To see the receivers, processors, and exporters that are set up by default for you, run the following commands:
kubectl get configmap gloo-telemetry-gateway-config -n gloo-mesh -o yaml
kubectl get configmap gloo-telemetry-collector-config -n gloo-mesh -o yaml
Disable the telemetry pipeline
If you want to disable the Gloo telemetry pipeline, follow the Upgrade guide and add the following configuration to your Helm values file:
telemetryCollector:
enabled: false
telemetryGateway:
enabled: false
Disabling the Gloo telemetry pipeline removes the Gloo telemetry gateway and collector agent pods from your cluster. If you previously collected telemetry data, and data was not exported to a different observability tool, all telemetry data is removed. To keep telemetry data, consider exporting data to other observability tools, such as Prometheus, Jaeger, or your own before disabling the telemetry pipeline.
Customize the pipeline
You can customize the Gloo telemetry pipeline and set up additional receivers, processors, and exporters in your pipeline. The Gloo telemetry pipeline is set up with pre-built pipelines that use a variety of receivers, processors, and exporters to collect and store telemetry data in your cluster. You can enable and disable these pipelines as part of your Helm installation.
Because the Gloo telemetry pipeline is built on top of the OpenTelemetry open source project, you also have the option to add your own custom receivers, processors, and exporters to the pipeline. For more information, see the pipeline architecture information in the OpenTelemetry documentation.
To see the receivers, processors, and exporters that are set up by default for you, run the following commands:
kubectl get configmap gloo-telemetry-gateway-config -n gloo-mesh -o yaml
kubectl get configmap gloo-telemetry-collector-config -n gloo-mesh -o yaml
To add more telemetry data to the Gloo telemetry pipeline, see Customize the pipeline.
Architecture
The Gloo telemetry pipeline is decoupled from the Gloo agents and management server core functionality, and consists of two main components: the Gloo telemetry collector agent and telemetry gateway.

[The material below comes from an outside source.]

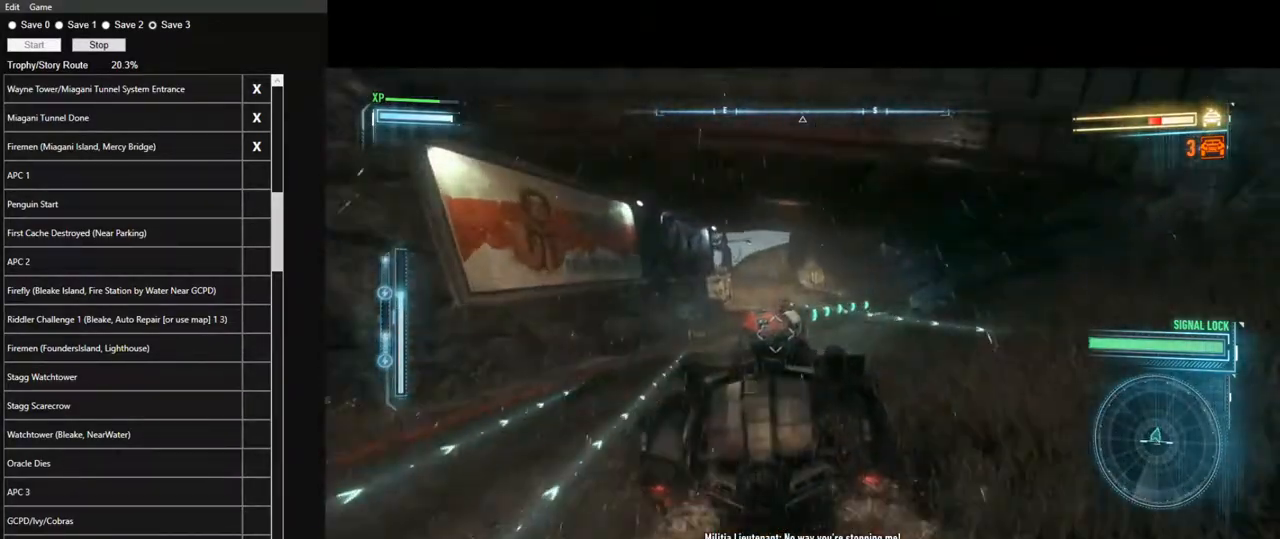
{"keys": ["w"], "mouse": [], "mouse_move": "still", "events": [[334, "d", "down"], [417, "d", "up"]]}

Flip through the cards to see how these components are set up in a single and multicluster environment.
The diagram shows the default ports that are added as prometheus.io/port: "<port_number>"
pod annotations to the workloads that expose metrics. This port is automatically used by the Gloo collector agent, Gloo telemetry gateway, and Prometheus to scrape the metrics from these workloads. You can change the port by changing the pod annotation. However, keep in mind that changing the default scraping ports might lead to unexpected results, because Gloo Network processes might depend on the default setting.

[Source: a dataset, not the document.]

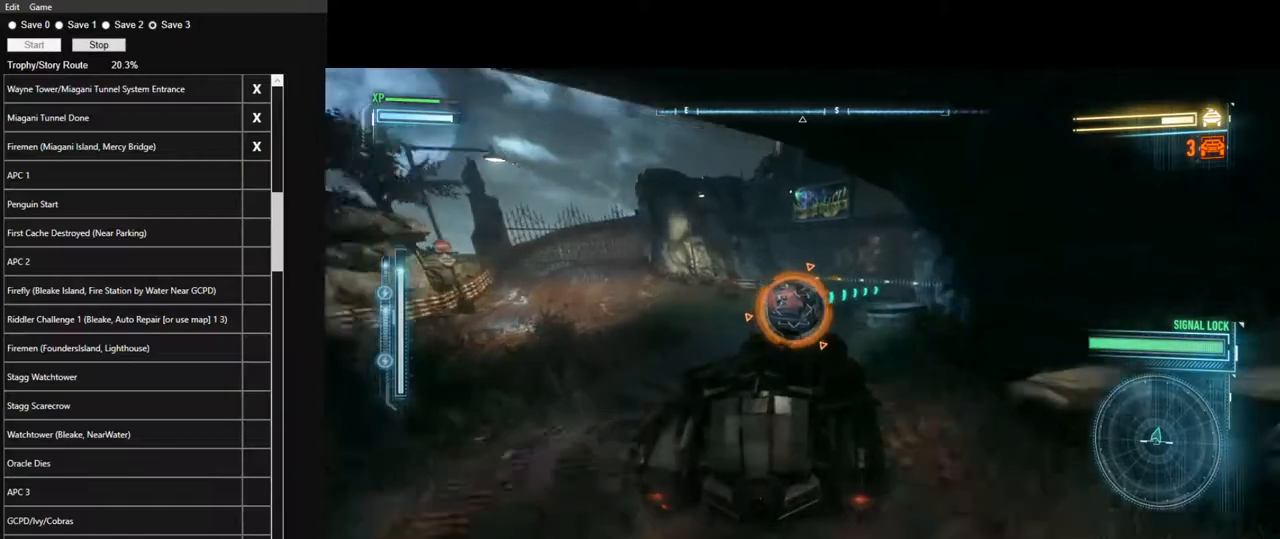
{"keys": ["w"], "mouse": [], "mouse_move": "still", "events": []}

Learn more about the telemetry data that is collected in the Gloo telemetry pipeline.
Built-in telemetry pipelines
The Gloo telemetry pipeline is set up with default pipelines that you can enable to collect telemetry data in your cluster.
Default metrics in the pipeline
By default, the Gloo telemetry pipeline is configured to scrape the metrics that are required for the Gloo UI from various workloads in your cluster by using the metrics/ui
and metrics/prometheus
pipelines. The built-in Prometheus server is configured to scrape metrics from the Gloo collector agent (single cluster), or Gloo telemetry gateway and collector agent (multicluster). To reduce cardinality in the Gloo telemetry pipeline, only a few labels are collected for each metric. For more information, see Metric labels.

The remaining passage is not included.